The Cyclones made a furious rally late against the tired Ruckus, but the veteran leadership on the Ruckus roster prevailed.
Injuries were starting to catch up to the Ruckus with the schedule grind they were on. Mo Suri was out with a hamstring and the lineup had to be shuffled a bit. Moore took advantage of the opportunity in the US Open Cup. Bruce Murray starting playing in a more attacking role. He started the season in midfield to provide some veteran experience. Moving Murray to forward opened up a slot for former Atlanta Magic midfielder and St. Pius graduate Richie Richmond.

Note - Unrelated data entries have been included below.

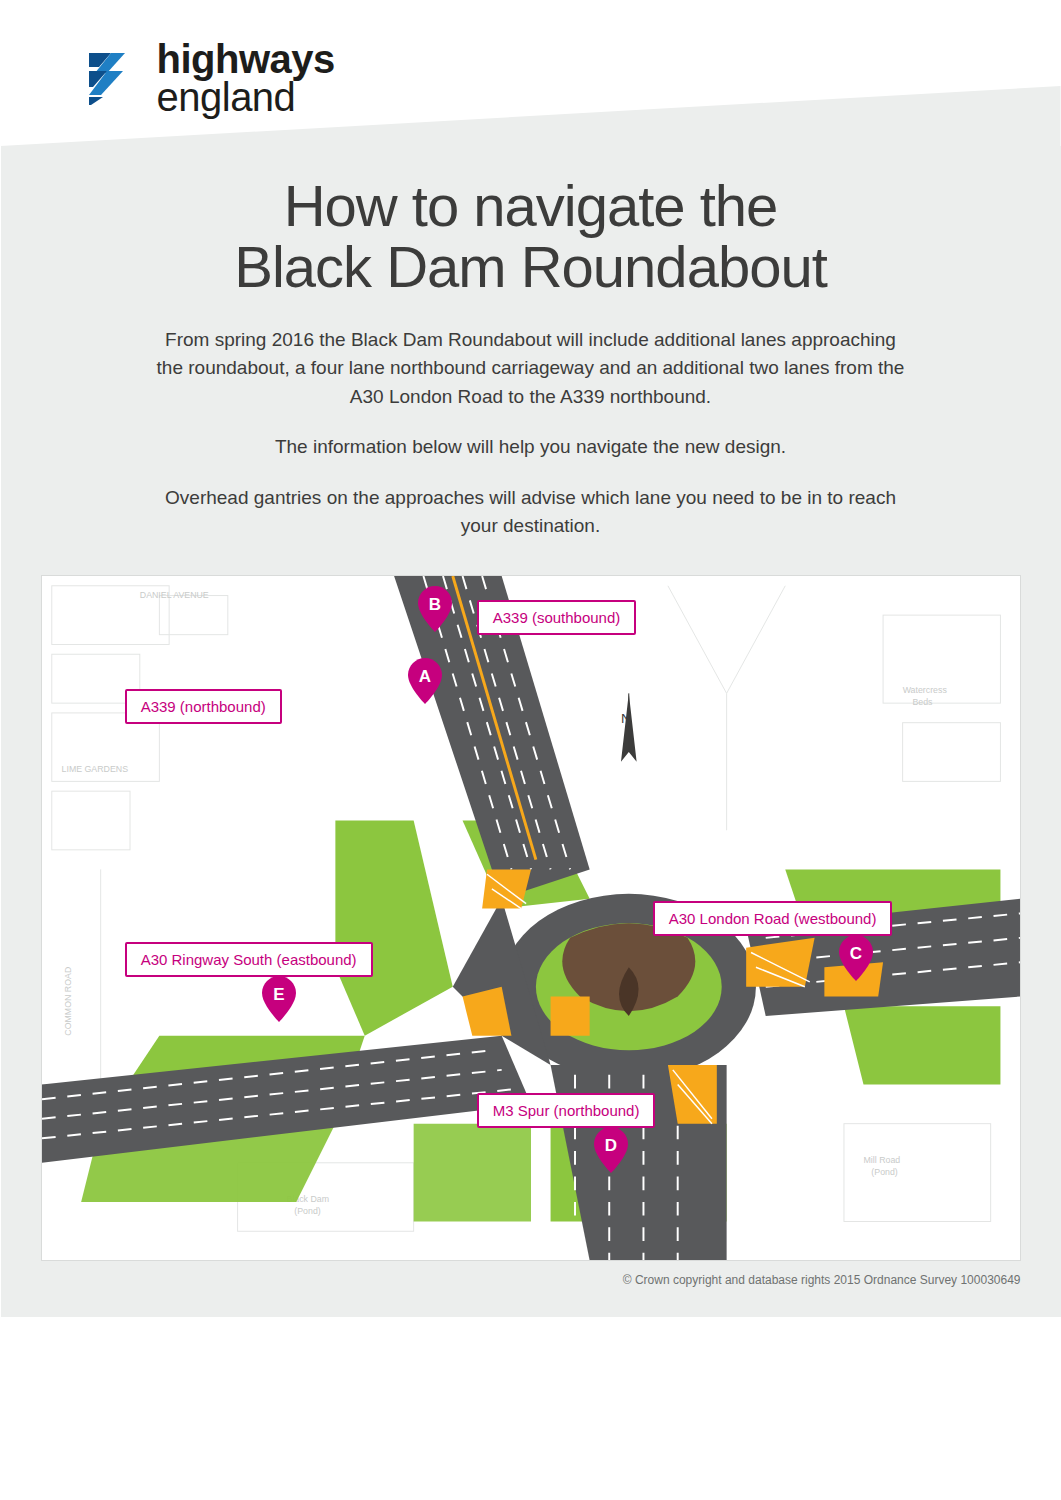highways england
How to navigate the
Black Dam Roundabout
From spring 2016 the Black Dam Roundabout will include additional lanes approaching the roundabout, a four lane northbound carriageway and an additional two lanes from the A30 London Road to the A339 northbound.
The information below will help you navigate the new design.
Overhead gantries on the approaches will advise which lane you need to be in to reach your destination.
DANIEL AVENUE LIME GARDENS COMMON ROAD Watercress Beds Mill Road (Pond) Black Dam (Pond) N
B
A339 (southbound)
A
A339 (northbound)
C
A30 London Road (westbound)
E
A30 Ringway South (eastbound)
D
M3 Spur (northbound)
© Crown copyright and database rights 2015 Ordnance Survey 100030649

Two days after the Open Cup win, the Ruckus hosted Vancouver at Adams Stadium. Lenin Steenkamp scored right before halftime to give Atlanta a lead going into the break. A five goal second half kept the 3,116 fans entertained. The 86ers tied the game in the 53rd minute before Atlanta took a 3-1 lead behind Tag Gambatese and Murray goals five minutes apart. Canadian international Martin Nash (yes, Steve Nash's brother) made the score 3-2 with a 82nd minute goal. Moore continued his great run of form with a last minute goal to clinch the win.
The win put the Ruckus in second place, with a shot at first in their next match. After the Vancouver win, the team headed to New York for a Sunday afternoon match with the Centaurs. This would be Atlanta's fifth game in ten days. They would be missing captain John Doyle due to yellow card accumulation, along with three other players due to injury. The game was Downing Stadium, which wasn't in the best of shape when it hosted Pele's first match in the North American Soccer League. Twenty years later, it was even worse. Bruce Murray told the AJC, "You can't even dribble there." In an ugly match, the Ruckus' Michael Araujo put the team into first place with an 89th minute goal to seal a 1-0 victory.
The Ruckus, after nearly folding weeks before the start of the season, had reached the top of the league. With the injuries piling up and the games coming at a fast clip, staying on top of the mountain would not be easy.